▸ Extract provided:

BEGIN

There are 5 stages of grief you may go through:

  1. Denial Stage – This isn’t happening to me
  2. The Anger/Resentment Stage- Why is this happening to me?
  3. The Bargaining Stage – I promise I’ll be a better person if….
  4. The Depression Stage – I don’t care anymore
  5. The Acceptance Stage – I’m ready for whatever comes next

Remember as you go through these stages while the pain felt is real and strong, in time, this shall pass and you will smile and enjoy life again! I know because I’ve been there. Go easy on yourself and feel the real emotions.  It is normal and healthy for you to have these feelings. Give yourself time to feel better. Lastly, treat yourself well.  You have spiritual and emotional needs along with your physical health that needs taking care of.

You and your partner may have planned well for your future but becoming suddenly single is emotionally challenging as well as financially challenging. Women have a greater likelihood of being divorced or widowed at some point in their lives then men.

END

▸ Task statement:
Carry on the passage on grief and becoming suddenly single, starting after its final sentence.

▸ Dataset extract:
BEGIN

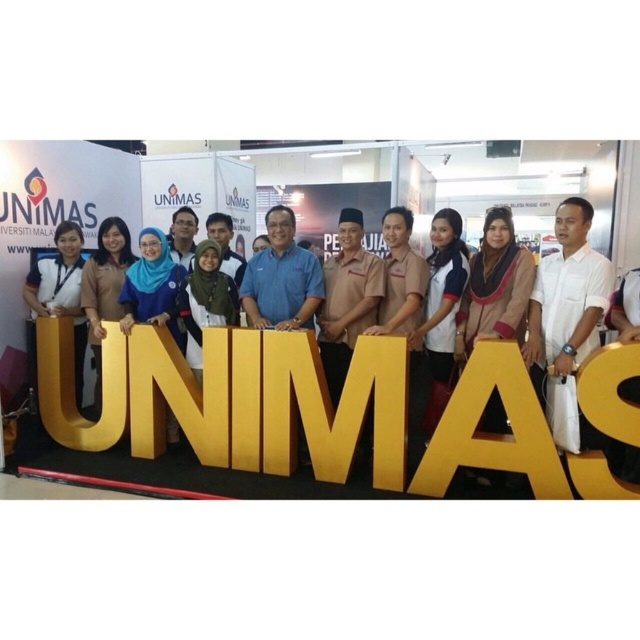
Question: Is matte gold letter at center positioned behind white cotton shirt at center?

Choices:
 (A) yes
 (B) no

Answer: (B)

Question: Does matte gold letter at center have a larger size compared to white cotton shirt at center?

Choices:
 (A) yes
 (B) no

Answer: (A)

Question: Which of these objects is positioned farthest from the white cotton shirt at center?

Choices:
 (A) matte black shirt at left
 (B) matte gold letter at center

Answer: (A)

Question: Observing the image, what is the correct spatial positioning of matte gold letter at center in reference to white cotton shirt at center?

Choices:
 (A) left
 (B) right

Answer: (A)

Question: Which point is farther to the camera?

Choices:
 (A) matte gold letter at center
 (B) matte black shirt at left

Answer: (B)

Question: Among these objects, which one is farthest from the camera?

END

▸ Output for this task:
For women following divorce, the standard of living drops 45%, while for the senior citizen the effects are more devastating – 75%! For this reason, be proactive now in the financial arena if you still have your partner.  Develop a plan that incorporates your short–term and long-term dreams and goals. Get involved with the process! Know what is happening with your finances.

If you haven’t established a financial plan and are faced with being suddenly single, I would recommend a financial advisor. The advisor can tell you where you are financially and what strategies would help to improve your position – now and into retirement.

Hopefully, you have made non-financial retirement plans – plans for yourself and plans involving your partner. If you have, then, at least, you will still have something in place that may only need to be modified.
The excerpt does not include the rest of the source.